Work task: The data below should be restated word for word, pictures omitted.
*** Opening Records for the task ***
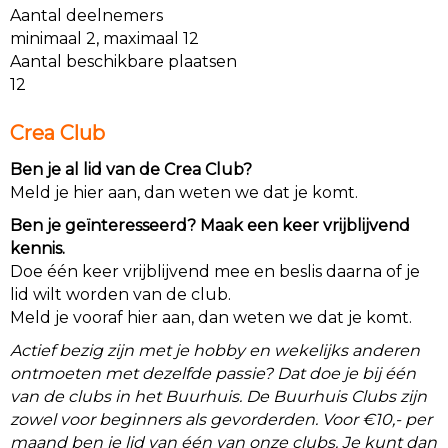
Aantal deelnemers
minimaal 2, maximaal 12
Aantal beschikbare plaatsen
12
Crea Club
Ben je al lid van de Crea Club?
Meld je hier aan, dan weten we dat je komt.
Ben je geïnteresseerd? Maak een keer vrijblijvend
kennis.
Doe één keer vrijblijvend mee en beslis daarna of je
lid wilt worden van de club.
Meld je vooraf hier aan, dan weten we dat je komt.
Actief bezig zijn met je hobby en wekelijks anderen
ontmoeten met dezelfde passie? Dat doe je bij één
van de clubs in het Buurhuis. De Buurhuis Clubs zijn
zowel voor beginners als gevorderden. Voor €10,- per
maand ben je lid van één van onze clubs. Je kunt dan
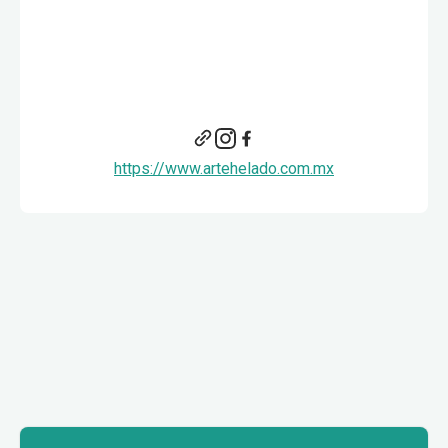
https://www.artehelado.com.mx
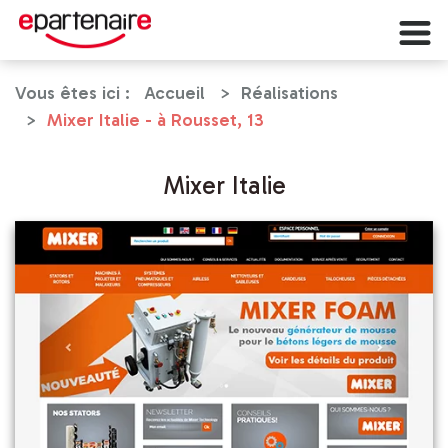
Vous êtes ici :
Accueil
Réalisations
Mixer Italie - à Rousset, 13
Mixer Italie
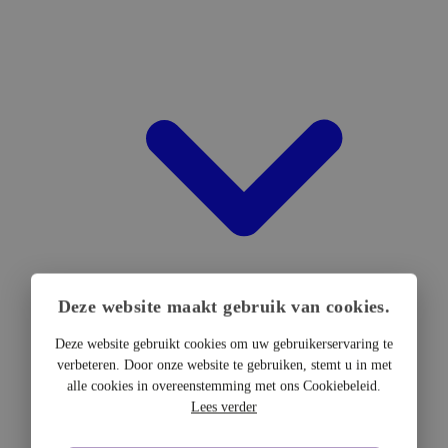
Deze website maakt gebruik van cookies.
Deze website gebruikt cookies om uw gebruikerservaring te
verbeteren. Door onze website te gebruiken, stemt u in met
DTF Hardware
alle cookies in overeenstemming met ons Cookiebeleid.
DTF Printers
Lees verder
UV DTF Printers
DTF Drogers & shakers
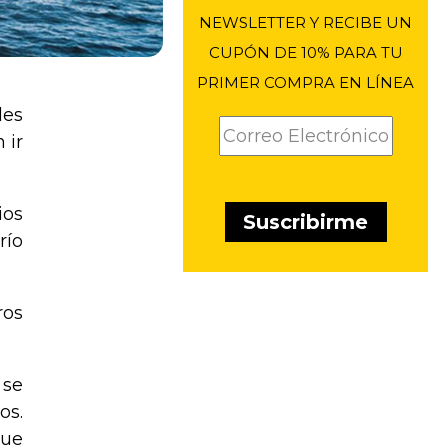
NEWSLETTER Y RECIBE UN
CUPÓN DE 10% PARA TU
PRIMER COMPRA EN LÍNEA
les
 ir
ios
río
ros
 se
os.
que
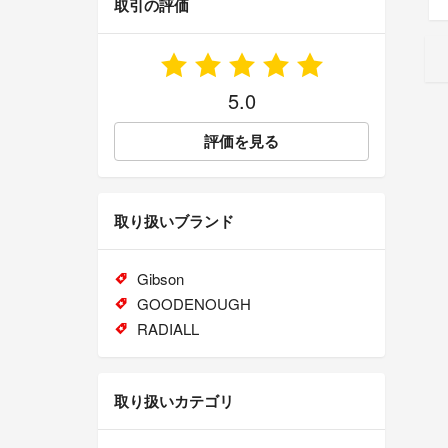
取引の評価
5.0
評価を見る
取り扱いブランド
Gibson
GOODENOUGH
RADIALL
取り扱いカテゴリ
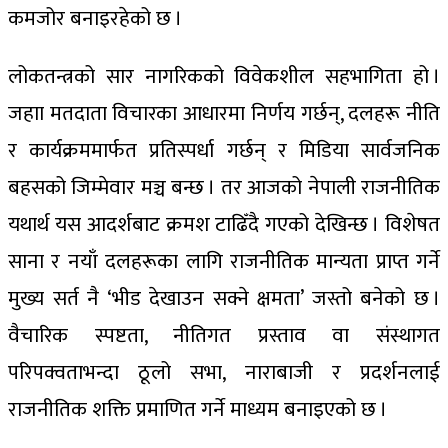
कमजोर बनाइरहेको छ ।
लोकतन्त्रको सार नागरिकको विवेकशील सहभागिता हो ।
जहाा मतदाता विचारका आधारमा निर्णय गर्छन्, दलहरू नीति
र कार्यक्रममार्फत प्रतिस्पर्धा गर्छन् र मिडिया सार्वजनिक
बहसको जिम्मेवार मञ्च बन्छ । तर आजको नेपाली राजनीतिक
यथार्थ यस आदर्शबाट क्रमश टाढिँदै गएको देखिन्छ । विशेषत
साना र नयाँ दलहरूका लागि राजनीतिक मान्यता प्राप्त गर्ने
मुख्य सर्त नै ‘भीड देखाउन सक्ने क्षमता’ जस्तो बनेको छ ।
वैचारिक स्पष्टता, नीतिगत प्रस्ताव वा संस्थागत
परिपक्वताभन्दा ठूलो सभा, नाराबाजी र प्रदर्शनलाई
राजनीतिक शक्ति प्रमाणित गर्ने माध्यम बनाइएको छ ।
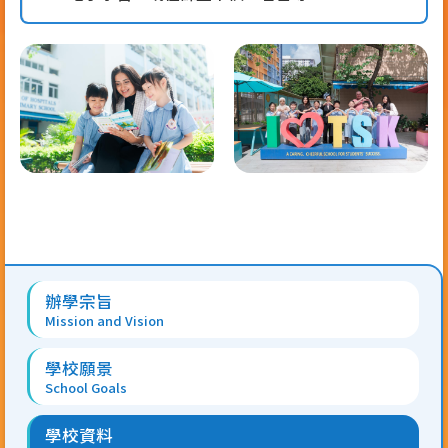
Main
辦學宗旨
navigation
Mission and Vision
學校願景
School Goals
學校資料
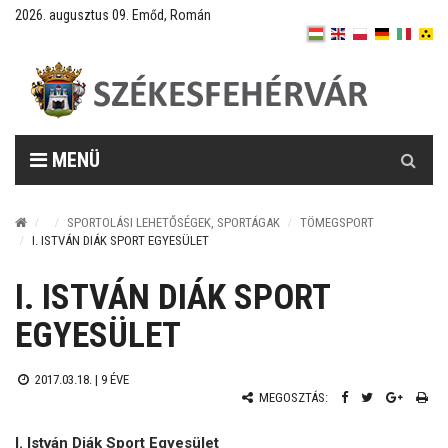
2026. augusztus 09. Emőd, Román
Keresés
MENÜ
SPORTOLÁSI LEHETŐSÉGEK, SPORTÁGAK
TÖMEGSPORT
I. ISTVÁN DIÁK SPORT EGYESÜLET
I. ISTVÁN DIÁK SPORT
EGYESÜLET
2017.03.18. |
9 ÉVE
MEGOSZTÁS:
I. István Diák Sport Egyesület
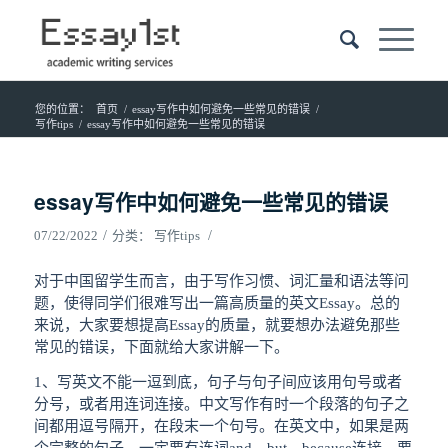
您的位置：
首页
/
essay写作中如何避免一些常见的错误
/
写作tips
/
essay写作中如何避免一些常见的错误
essay写作中如何避免一些常见的错误
/
/
07/22/2022
分类：
写作tips
对于中国留学生而言，由于写作习惯、词汇量和语法等问
题，使得同学们很难写出一篇高质量的英文Essay。总的
来说，大家要想提高Essay的质量，就要想办法避免那些
常见的错误，下面就给大家讲解一下。
1、写英文不能一逗到底，句子与句子间应该用句号或者
分号，或者用连词连接。中文写作有时一个段落的句子之
间都用逗号隔开，在段末一个句号。在英文中，如果是两
个完整的句子，一定要有连词and、but、because连接，要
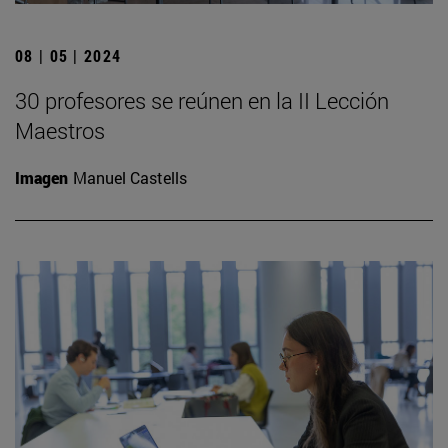
08 | 05 | 2024
30 profesores se reúnen en la II Lección
Maestros
Imagen
Manuel Castells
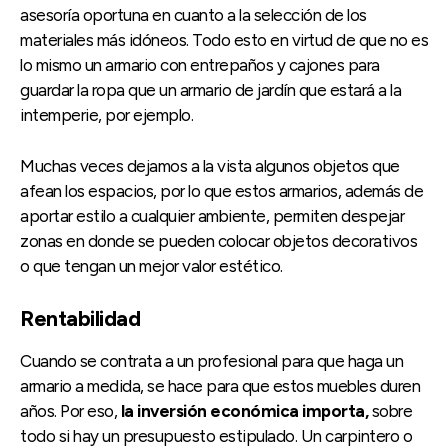
asesoría oportuna en cuanto a la selección de los
materiales más idóneos. Todo esto en virtud de que no es
lo mismo un armario con entrepaños y cajones para
guardar la ropa que un armario de jardín que estará a la
intemperie, por ejemplo.
Muchas veces dejamos a la vista algunos objetos que
afean los espacios, por lo que estos armarios, además de
aportar estilo a cualquier ambiente, permiten despejar
zonas en donde se pueden colocar objetos decorativos
o que tengan un mejor valor estético.
Rentabilidad
Cuando se contrata a un profesional para que haga un
armario a medida, se hace para que estos muebles duren
años. Por eso,
la inversión económica importa,
sobre
todo si hay un presupuesto estipulado. Un carpintero o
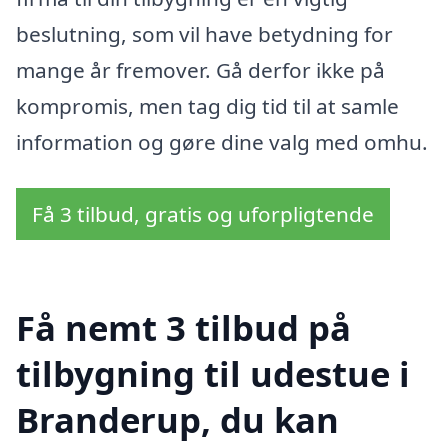
beslutning, som vil have betydning for
mange år fremover. Gå derfor ikke på
kompromis, men tag dig tid til at samle
information og gøre dine valg med omhu.
Få 3 tilbud, gratis og uforpligtende
Få nemt 3 tilbud på
tilbygning til udestue i
Branderup, du kan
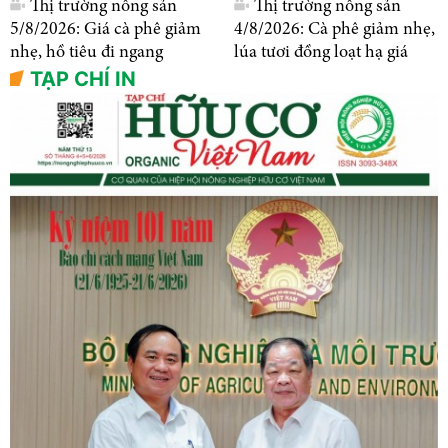
Thị trường nông sản
Thị trường nông sản
5/8/2026: Giá cà phê giảm
4/8/2026: Cà phê giảm nhẹ,
nhẹ, hồ tiêu đi ngang
lúa tươi đồng loạt hạ giá
TẠP CHÍ IN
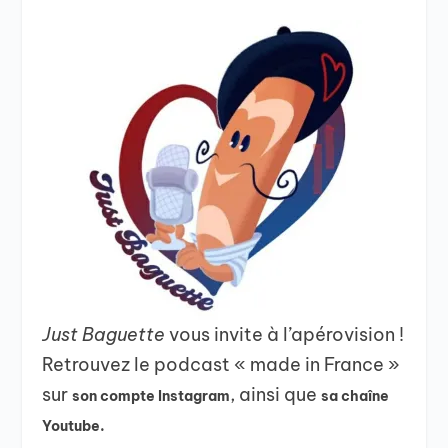
Just Baguette
vous invite à l’apérovision !
Retrouvez le podcast « made in France »
sur
, ainsi que
son compte Instagram
sa chaîne
Youtube.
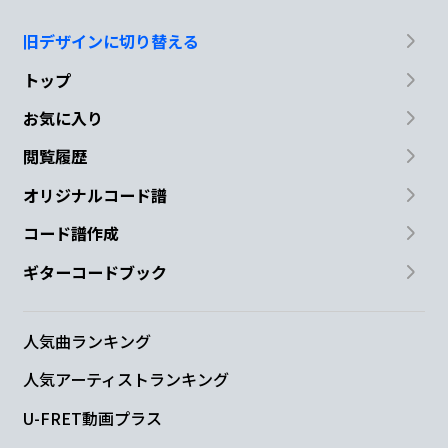
旧デザインに切り替える
トップ
お気に入り
閲覧履歴
オリジナルコード譜
コード譜作成
ギターコードブック
人気曲ランキング
人気アーティストランキング
U-FRET動画プラス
*** Closing Records for the task ***
Written reply:
Aantal deelnemers
minimaal 2, maximaal 12
Aantal beschikbare plaatsen
12
Crea Club
Ben je al lid van de Crea Club?
Meld je hier aan, dan weten we dat je komt.
Ben je geïnteresseerd? Maak een keer vrijblijvend
kennis.
Doe één keer vrijblijvend mee en beslis daarna of je
lid wilt worden van de club.
Meld je vooraf hier aan, dan weten we dat je komt.
Actief bezig zijn met je hobby en wekelijks anderen
ontmoeten met dezelfde passie? Dat doe je bij één
van de clubs in het Buurhuis. De Buurhuis Clubs zijn
zowel voor beginners als gevorderden. Voor €10,- per
maand ben je lid van één van onze clubs. Je kunt dan
https://www.artehelado.com.mx
Vous êtes ici :
Accueil
Réalisations
Mixer Italie - à Rousset, 13
Mixer Italie
Deze website maakt gebruik van cookies.
Deze website gebruikt cookies om uw gebruikerservaring te
verbeteren. Door onze website te gebruiken, stemt u in met
DTF Hardware
alle cookies in overeenstemming met ons Cookiebeleid.
DTF Printers
Lees verder
UV DTF Printers
DTF Drogers & shakers
NEWSLETTER Y RECIBE UN
CUPÓN DE 10% PARA TU
PRIMER COMPRA EN LÍNEA
les
 ir
ios
río
ros
 se
os.
que
取引の評価
5.0
評価を見る
取り扱いブランド
Gibson
GOODENOUGH
RADIALL
取り扱いカテゴリ
कमजोर बनाइरहेको छ ।
लोकतन्त्रको सार नागरिकको विवेकशील सहभागिता हो ।
जहाा मतदाता विचारका आधारमा निर्णय गर्छन्, दलहरू नीति
र कार्यक्रममार्फत प्रतिस्पर्धा गर्छन् र मिडिया सार्वजनिक
बहसको जिम्मेवार मञ्च बन्छ । तर आजको नेपाली राजनीतिक
यथार्थ यस आदर्शबाट क्रमश टाढिँदै गएको देखिन्छ । विशेषत
साना र नयाँ दलहरूका लागि राजनीतिक मान्यता प्राप्त गर्ने
मुख्य सर्त नै ‘भीड देखाउन सक्ने क्षमता’ जस्तो बनेको छ ।
वैचारिक स्पष्टता, नीतिगत प्रस्ताव वा संस्थागत
परिपक्वताभन्दा ठूलो सभा, नाराबाजी र प्रदर्शनलाई
राजनीतिक शक्ति प्रमाणित गर्ने माध्यम बनाइएको छ ।
Main
辦學宗旨
navigation
Mission and Vision
學校願景
School Goals
學校資料
2026. augusztus 09. Emőd, Román
Keresés
MENÜ
SPORTOLÁSI LEHETŐSÉGEK, SPORTÁGAK
TÖMEGSPORT
I. ISTVÁN DIÁK SPORT EGYESÜLET
I. ISTVÁN DIÁK SPORT
EGYESÜLET
2017.03.18. |
9 ÉVE
MEGOSZTÁS:
I. István Diák Sport Egyesület
您的位置：
首页
/
essay写作中如何避免一些常见的错误
/
写作tips
/
essay写作中如何避免一些常见的错误
essay写作中如何避免一些常见的错误
/
/
07/22/2022
分类：
写作tips
对于中国留学生而言，由于写作习惯、词汇量和语法等问
题，使得同学们很难写出一篇高质量的英文Essay。总的
来说，大家要想提高Essay的质量，就要想办法避免那些
常见的错误，下面就给大家讲解一下。
1、写英文不能一逗到底，句子与句子间应该用句号或者
分号，或者用连词连接。中文写作有时一个段落的句子之
间都用逗号隔开，在段末一个句号。在英文中，如果是两
个完整的句子，一定要有连词and、but、because连接，要
08 | 05 | 2024
30 profesores se reúnen en la II Lección
Maestros
Imagen
Manuel Castells
asesoría oportuna en cuanto a la selección de los
materiales más idóneos. Todo esto en virtud de que no es
lo mismo un armario con entrepaños y cajones para
guardar la ropa que un armario de jardín que estará a la
intemperie, por ejemplo.
Muchas veces dejamos a la vista algunos objetos que
afean los espacios, por lo que estos armarios, además de
aportar estilo a cualquier ambiente, permiten despejar
zonas en donde se pueden colocar objetos decorativos
o que tengan un mejor valor estético.
Rentabilidad
Cuando se contrata a un profesional para que haga un
armario a medida, se hace para que estos muebles duren
años. Por eso,
la inversión económica importa,
sobre
todo si hay un presupuesto estipulado. Un carpintero o
beslutning, som vil have betydning for
mange år fremover. Gå derfor ikke på
kompromis, men tag dig tid til at samle
information og gøre dine valg med omhu.
Få 3 tilbud, gratis og uforpligtende
Få nemt 3 tilbud på
tilbygning til udestue i
Branderup, du kan
Thị trường nông sản
Thị trường nông sản
5/8/2026: Giá cà phê giảm
4/8/2026: Cà phê giảm nhẹ,
nhẹ, hồ tiêu đi ngang
lúa tươi đồng loạt hạ giá
TẠP CHÍ IN
Just Baguette
vous invite à l’apérovision !
Retrouvez le podcast « made in France »
sur
, ainsi que
son compte Instagram
sa chaîne
Youtube.
旧デザインに切り替える
トップ
お気に入り
閲覧履歴
オリジナルコード譜
コード譜作成
ギターコードブック
人気曲ランキング
人気アーティストランキング
U-FRET動画プラス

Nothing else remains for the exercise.